Against the austere splendor of The Goldberg Variations, everything was showy and over-the-top in George Balanchine’s four-part Tschaikovsky Suite No. 3. Megan Fairchild, in her parting season with the company, captained the troops with Anthony Huxley in the crisp and dazzling Theme and Variations. She went hell-for-leather through the flickering jumps, the whipping changes of direction and the giddy scribbling of helixes in the air with pointed feet. Unclear whether dancer or conductor was setting the furious pace but the effect was mostly brisk and efficient, with less time to luxuriate in the spiraling energy of angled body lines or the full drama of steep plunges in arabesque. The corps with their shimmering bourrées were on top form.

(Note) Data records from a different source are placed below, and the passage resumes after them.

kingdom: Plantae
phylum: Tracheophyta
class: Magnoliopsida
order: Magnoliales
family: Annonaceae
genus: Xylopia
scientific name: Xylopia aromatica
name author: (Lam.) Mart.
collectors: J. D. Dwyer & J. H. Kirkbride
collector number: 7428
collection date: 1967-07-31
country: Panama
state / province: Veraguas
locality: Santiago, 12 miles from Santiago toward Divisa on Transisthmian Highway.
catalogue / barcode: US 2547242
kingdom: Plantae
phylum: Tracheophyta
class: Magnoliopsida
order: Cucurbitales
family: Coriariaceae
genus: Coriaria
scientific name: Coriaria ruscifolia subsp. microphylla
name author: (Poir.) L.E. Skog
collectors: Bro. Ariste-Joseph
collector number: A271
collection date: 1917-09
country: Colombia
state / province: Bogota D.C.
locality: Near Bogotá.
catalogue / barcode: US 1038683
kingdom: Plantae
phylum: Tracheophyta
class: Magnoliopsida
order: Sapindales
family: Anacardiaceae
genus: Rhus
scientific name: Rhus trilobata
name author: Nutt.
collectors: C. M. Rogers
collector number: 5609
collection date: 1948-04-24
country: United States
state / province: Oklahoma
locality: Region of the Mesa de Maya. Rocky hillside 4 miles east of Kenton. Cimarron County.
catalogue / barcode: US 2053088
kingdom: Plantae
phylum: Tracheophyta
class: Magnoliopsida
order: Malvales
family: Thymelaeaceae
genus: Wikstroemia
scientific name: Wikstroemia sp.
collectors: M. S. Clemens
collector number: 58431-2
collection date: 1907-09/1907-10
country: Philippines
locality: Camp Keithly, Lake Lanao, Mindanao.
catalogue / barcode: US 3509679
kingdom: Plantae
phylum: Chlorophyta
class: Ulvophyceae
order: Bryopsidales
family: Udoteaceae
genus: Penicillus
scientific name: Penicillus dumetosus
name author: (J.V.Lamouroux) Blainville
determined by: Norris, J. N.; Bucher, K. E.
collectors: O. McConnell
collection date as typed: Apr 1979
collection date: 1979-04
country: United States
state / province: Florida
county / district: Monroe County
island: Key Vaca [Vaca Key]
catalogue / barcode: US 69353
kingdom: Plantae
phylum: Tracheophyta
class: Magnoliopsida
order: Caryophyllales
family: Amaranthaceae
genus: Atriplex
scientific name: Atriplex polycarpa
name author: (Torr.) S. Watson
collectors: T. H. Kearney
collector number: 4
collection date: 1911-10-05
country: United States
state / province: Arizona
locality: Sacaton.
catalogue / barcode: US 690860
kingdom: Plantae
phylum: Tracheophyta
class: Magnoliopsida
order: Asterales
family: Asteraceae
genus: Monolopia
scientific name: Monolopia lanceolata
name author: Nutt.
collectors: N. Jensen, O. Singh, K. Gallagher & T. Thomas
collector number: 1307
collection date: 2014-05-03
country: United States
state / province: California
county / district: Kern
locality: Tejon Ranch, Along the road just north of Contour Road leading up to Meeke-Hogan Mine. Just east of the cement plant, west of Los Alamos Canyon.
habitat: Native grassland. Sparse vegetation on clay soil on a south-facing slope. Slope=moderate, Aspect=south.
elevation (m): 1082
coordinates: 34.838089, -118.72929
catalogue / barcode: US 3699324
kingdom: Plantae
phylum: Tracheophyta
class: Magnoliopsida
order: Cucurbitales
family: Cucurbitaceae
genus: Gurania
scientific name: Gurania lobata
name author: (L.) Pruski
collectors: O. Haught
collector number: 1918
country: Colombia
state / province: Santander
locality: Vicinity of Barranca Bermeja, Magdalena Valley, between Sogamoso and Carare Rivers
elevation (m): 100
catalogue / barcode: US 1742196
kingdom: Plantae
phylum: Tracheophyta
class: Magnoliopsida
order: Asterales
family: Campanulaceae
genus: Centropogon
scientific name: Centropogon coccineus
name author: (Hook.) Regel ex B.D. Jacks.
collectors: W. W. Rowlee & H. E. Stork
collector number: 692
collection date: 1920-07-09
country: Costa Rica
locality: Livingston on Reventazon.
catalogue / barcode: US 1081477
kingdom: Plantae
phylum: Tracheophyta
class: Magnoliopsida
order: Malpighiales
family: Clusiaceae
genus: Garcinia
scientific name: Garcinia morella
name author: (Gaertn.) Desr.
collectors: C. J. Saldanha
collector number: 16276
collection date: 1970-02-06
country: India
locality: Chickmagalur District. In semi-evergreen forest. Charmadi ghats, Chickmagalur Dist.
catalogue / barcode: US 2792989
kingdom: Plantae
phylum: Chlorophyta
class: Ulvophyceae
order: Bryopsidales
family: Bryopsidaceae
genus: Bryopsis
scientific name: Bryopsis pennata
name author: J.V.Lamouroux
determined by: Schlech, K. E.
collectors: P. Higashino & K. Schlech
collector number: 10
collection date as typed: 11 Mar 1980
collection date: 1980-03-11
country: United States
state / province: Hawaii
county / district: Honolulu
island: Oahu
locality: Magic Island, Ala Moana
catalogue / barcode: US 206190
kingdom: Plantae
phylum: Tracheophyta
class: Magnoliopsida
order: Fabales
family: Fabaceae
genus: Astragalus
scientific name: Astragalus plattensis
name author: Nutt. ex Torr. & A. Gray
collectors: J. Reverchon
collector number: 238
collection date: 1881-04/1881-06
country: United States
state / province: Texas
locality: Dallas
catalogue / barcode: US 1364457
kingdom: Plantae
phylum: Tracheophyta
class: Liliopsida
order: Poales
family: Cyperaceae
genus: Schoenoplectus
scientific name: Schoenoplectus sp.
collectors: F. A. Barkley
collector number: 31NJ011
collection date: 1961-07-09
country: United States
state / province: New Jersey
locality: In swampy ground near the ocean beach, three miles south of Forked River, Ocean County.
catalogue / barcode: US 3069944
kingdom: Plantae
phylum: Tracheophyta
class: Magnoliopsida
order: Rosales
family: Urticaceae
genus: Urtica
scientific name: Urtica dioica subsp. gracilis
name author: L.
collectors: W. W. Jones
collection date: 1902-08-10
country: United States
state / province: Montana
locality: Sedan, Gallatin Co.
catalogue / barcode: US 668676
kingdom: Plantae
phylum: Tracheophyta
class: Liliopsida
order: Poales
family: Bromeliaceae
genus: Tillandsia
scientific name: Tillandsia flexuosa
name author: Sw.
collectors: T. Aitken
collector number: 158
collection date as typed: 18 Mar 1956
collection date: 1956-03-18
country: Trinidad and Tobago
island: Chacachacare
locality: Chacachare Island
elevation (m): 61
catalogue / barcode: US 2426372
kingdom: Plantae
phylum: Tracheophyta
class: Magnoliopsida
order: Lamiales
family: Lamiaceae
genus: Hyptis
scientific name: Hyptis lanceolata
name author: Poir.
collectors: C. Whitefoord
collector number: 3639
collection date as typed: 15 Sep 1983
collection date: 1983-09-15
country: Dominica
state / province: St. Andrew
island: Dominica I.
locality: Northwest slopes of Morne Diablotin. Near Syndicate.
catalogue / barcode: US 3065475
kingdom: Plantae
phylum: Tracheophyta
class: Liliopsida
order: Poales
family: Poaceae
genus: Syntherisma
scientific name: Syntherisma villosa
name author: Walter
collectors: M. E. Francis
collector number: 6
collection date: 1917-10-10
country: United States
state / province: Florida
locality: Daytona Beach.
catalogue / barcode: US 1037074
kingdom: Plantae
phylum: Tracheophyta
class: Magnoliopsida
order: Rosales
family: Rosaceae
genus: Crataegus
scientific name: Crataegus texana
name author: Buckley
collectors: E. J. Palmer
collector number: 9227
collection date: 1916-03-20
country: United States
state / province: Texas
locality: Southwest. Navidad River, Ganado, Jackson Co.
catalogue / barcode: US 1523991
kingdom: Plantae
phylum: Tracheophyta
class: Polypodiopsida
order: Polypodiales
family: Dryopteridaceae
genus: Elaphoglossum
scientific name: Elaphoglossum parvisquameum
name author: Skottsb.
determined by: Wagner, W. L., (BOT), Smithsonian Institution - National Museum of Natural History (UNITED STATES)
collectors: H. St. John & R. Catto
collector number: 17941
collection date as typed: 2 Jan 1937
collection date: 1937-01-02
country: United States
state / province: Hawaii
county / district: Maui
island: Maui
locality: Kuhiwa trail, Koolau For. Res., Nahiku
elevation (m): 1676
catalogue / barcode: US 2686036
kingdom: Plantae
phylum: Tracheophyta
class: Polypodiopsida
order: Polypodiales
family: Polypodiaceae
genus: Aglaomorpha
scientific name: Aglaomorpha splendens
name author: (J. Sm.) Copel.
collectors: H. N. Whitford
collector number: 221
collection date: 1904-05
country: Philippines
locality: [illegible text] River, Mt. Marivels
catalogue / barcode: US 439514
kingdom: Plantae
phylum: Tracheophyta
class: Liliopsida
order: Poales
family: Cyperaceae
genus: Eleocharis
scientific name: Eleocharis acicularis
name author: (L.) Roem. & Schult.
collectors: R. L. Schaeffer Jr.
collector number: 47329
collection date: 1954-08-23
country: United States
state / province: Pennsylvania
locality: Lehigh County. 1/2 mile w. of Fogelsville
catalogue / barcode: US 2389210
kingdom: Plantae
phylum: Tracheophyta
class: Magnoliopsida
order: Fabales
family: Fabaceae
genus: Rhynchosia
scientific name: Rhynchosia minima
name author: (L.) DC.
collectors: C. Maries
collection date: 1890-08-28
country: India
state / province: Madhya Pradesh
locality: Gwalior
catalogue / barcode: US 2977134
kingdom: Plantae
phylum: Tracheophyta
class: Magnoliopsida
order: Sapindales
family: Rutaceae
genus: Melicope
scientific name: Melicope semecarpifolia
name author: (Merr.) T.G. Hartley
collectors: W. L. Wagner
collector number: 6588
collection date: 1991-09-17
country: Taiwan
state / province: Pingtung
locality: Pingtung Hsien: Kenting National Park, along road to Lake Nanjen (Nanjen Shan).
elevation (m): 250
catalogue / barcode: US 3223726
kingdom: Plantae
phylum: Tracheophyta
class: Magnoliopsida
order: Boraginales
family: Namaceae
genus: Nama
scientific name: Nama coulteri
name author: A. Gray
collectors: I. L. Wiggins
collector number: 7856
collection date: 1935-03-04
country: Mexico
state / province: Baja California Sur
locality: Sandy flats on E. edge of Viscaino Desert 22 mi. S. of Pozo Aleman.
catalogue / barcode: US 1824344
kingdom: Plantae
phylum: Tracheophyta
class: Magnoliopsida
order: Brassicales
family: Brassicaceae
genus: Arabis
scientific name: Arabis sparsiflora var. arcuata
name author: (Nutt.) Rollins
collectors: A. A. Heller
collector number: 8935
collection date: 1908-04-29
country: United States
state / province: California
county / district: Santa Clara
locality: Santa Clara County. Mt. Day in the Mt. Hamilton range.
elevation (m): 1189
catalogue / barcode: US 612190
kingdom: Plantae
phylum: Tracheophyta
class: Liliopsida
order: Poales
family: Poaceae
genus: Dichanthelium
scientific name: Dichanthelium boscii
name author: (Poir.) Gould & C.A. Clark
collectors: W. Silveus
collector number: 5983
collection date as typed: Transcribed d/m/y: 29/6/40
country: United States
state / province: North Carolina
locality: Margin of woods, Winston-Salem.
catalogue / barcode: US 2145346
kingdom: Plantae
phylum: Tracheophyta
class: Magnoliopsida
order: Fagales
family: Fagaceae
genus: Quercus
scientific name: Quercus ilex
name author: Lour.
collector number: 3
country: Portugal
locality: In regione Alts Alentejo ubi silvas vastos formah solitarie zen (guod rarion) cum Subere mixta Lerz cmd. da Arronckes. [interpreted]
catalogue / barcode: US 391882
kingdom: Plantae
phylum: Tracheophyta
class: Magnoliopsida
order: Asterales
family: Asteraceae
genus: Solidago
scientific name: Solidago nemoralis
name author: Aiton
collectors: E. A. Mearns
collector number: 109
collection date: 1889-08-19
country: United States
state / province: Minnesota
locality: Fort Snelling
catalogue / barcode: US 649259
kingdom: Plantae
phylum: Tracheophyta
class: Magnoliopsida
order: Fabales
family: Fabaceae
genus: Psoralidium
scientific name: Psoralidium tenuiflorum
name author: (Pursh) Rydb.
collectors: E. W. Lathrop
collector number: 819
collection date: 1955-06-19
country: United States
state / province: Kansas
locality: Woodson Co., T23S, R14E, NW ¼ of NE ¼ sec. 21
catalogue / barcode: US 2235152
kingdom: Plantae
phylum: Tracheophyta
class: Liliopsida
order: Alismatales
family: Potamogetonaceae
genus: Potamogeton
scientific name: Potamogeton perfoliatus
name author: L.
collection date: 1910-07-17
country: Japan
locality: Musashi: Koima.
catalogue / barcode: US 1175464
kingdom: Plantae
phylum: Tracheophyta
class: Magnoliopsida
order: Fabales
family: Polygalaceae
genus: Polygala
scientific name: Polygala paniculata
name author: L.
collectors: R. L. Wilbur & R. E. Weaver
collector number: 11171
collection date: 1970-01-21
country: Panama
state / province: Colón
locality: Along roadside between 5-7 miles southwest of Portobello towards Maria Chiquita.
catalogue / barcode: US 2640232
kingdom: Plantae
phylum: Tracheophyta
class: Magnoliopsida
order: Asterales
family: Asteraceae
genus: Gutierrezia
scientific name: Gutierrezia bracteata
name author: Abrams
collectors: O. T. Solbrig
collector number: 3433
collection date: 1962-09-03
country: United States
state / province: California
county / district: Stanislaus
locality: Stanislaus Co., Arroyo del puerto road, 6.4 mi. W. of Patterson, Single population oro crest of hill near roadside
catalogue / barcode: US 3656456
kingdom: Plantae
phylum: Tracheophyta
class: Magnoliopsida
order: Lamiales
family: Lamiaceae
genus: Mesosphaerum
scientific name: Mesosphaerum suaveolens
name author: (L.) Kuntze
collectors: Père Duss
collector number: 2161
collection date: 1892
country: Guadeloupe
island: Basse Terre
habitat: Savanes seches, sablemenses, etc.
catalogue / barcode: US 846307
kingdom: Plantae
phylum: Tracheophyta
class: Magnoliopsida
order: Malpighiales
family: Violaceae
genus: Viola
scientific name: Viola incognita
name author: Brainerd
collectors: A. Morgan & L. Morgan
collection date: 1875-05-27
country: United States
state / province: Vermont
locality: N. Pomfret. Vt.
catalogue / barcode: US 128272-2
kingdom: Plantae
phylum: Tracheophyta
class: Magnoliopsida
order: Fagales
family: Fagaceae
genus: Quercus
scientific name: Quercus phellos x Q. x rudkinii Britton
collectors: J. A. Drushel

The timeless grandeur of Theme and Variations is unmatched by the three swoony prequels which Balanchine tacked on in 1970 after a gap of 23 years. Behind a scrim that produced a hazy, underwater effect, men in ruffled blouses pined after barelegged women draped in long layers of glittery diaphanous tulle, who flung their hair about beautifully, none more so than the willowy Miriam Miller who had a thing with Ryan Tomash but ultimately abandoned him. Emilie Gerrity stalked Preston Chamblee with a sinister smile. The ‘Scherzo’ was mainly a lot of tearing around, but Daniel Ulbricht dialed up the manège to stirring effect and among the ensemble Olivia Bell conveyed a sense of urgency while dashing from pillar to post.